=== Challenges ===
a) In the relation extraction text, condense the paragraph that begins "Relation extraction is the process" into a shorter version that keeps its main facts.
b) Reproduce the relation extraction text word for word, starting with "Relation extraction is" and going on through "of real applications.".

=== Document ===
━━━━━━━━━━━━━━━━━━━━
Relation extraction is the process of discovering the relationship among two or more entities from a given unstructured data set. It is an important research area not only for information retrieval (Salton & McGill, 1986) but also for Web mining and knowledge base population (Shen, Wang, Luo, & Wang, 2012). The huge amount of valuable information contained in the unstructured text is recorded and transmitted every day in the text form. Turning such information into the understandable and usable form is of high significance and has a lot of real applications.

Traditional relation extraction processes usually require significant human effort: they need predefined relation names and hand-tagged examples of each named relation as input (Kambhatla, 2004 ; Zelenko, Aone, & Richardella, 2003 ; Giuliano, Lavelli, & Romano, 2006 ; Zhou, Zhang, Ji, & Zhu, 2007 ; Surdeanu & Ciaramita, 2007). Weakly supervised systems for relation extraction such as the bootstrapping systems require much less human involvements, but still require a small set of domain-specific seed instances or seed patterns that have a big impact on the system performance. Furthermore, the seed selection process requires substantial domain knowledge and is usually time consuming (Agichtein & Gravano, 2000 ; Zhu, Nie, Liu, Zhang, & Wen, 2009 ; Brin, 1998 ; Etzioni et al., 2005). Open IE is proposed as a new relation extraction paradigm that can identify various types of relations without predefinition. The goal of open IE systems is to gather a large set of relation facts that can be used for question answering (Banko, Cafarella, Soderl, Broadhead, & Etzioni, 2007 ; Banko & Etzioni, 2008 ; Etzioni et al., 2005 ; Shinyama & Sekine, 2006). Despite that, most relation extraction systems constrain the search for binary relations that are asserted within a single sentence (i.e., single-sentential relations) (Agichtein & Gravano, 2000 ; Zelenko et al., 2003 ; Brin, 1998 ; Zhu et al., 2009 ; Zhou et al., 2007 ; Hasegawa, Sekine, & Grishman, 2004), while relations between two entities can also be expressed across multiple sentences (i.e., inter-sentential relations). The analysis in Swampillai and Stevenson (2010) shows that inter-sentential relations constitute 28.5% and 9.4% of the total number of relations in MUC6 data set (Grishman & Sundheim, 1996) and ACE03 data set respectively. This places upper bounds on the recall of relation extraction systems that just consider single-sentential relations.
━━━━━━━━━━━━━━━━━━━━
=== Listing ===
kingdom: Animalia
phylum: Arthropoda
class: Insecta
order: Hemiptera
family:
━━━━━━━━━━━━━━━━━━━━
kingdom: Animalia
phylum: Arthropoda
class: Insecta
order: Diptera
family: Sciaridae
━━━━━━━━━━━━━━━━━━━━
=== Answers to the problems ===
a) Relation extraction finds relationships among two or more entities in unstructured data. It matters for information retrieval, Web mining and knowledge base population. Every day, large amounts of valuable information are recorded and transmitted as text, and making that information understandable and usable is highly significant and has many real applications.

b)
Relation extraction is the process of discovering the relationship among two or more entities from a given unstructured data set. It is an important research area not only for information retrieval (Salton & McGill, 1986) but also for Web mining and knowledge base population (Shen, Wang, Luo, & Wang, 2012). The huge amount of valuable information contained in the unstructured text is recorded and transmitted every day in the text form. Turning such information into the understandable and usable form is of high significance and has a lot of real applications.